On all of my production web servers, I cannot browse to my SharePoint site, but I can from a client computer. The same is true for my development machines. On dev, I have SP2 installed for testing. I do not have SP2 on production.
I have only noticed this problem for the last few weeks. Before that there was no problem. Because I have multiple servers and environments affected, I am leaning towards some OS patch that was applied to all of my servers, but I haven't had a chance to look into it any further.
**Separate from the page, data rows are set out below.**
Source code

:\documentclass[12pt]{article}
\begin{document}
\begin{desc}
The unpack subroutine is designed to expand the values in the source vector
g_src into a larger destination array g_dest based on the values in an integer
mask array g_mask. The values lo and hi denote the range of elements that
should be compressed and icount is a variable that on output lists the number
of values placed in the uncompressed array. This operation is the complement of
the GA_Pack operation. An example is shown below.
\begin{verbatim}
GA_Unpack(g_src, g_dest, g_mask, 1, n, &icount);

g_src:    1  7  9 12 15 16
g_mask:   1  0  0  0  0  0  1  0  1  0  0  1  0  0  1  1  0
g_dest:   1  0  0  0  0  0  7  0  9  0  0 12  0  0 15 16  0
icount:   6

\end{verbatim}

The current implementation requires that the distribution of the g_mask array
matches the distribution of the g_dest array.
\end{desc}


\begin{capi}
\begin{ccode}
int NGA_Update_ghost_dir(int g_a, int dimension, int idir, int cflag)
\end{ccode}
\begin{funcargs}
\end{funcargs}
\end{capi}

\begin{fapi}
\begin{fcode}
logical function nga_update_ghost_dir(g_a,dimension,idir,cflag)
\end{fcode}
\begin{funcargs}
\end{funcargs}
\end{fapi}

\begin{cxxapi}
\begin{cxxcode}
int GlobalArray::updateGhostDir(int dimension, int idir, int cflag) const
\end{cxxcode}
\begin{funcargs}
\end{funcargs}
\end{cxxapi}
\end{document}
Michael Ruberg - www.landofsharepoint.com - Ok, it looks like the culprit is KB963027. I removed it from my dev server and now I can browse to my local SharePoint site from the server.
Michael Ruberg - www.landofsharepoint.com - Could be. I removed DisableLoopbackCheck from the registry and rebooted. Still didn't work, so I re-added it and rebooted. Now it works! So, the only logical explanation is...the machine's possessed. I hope it just stays fixed. Thanks to everyone for their help.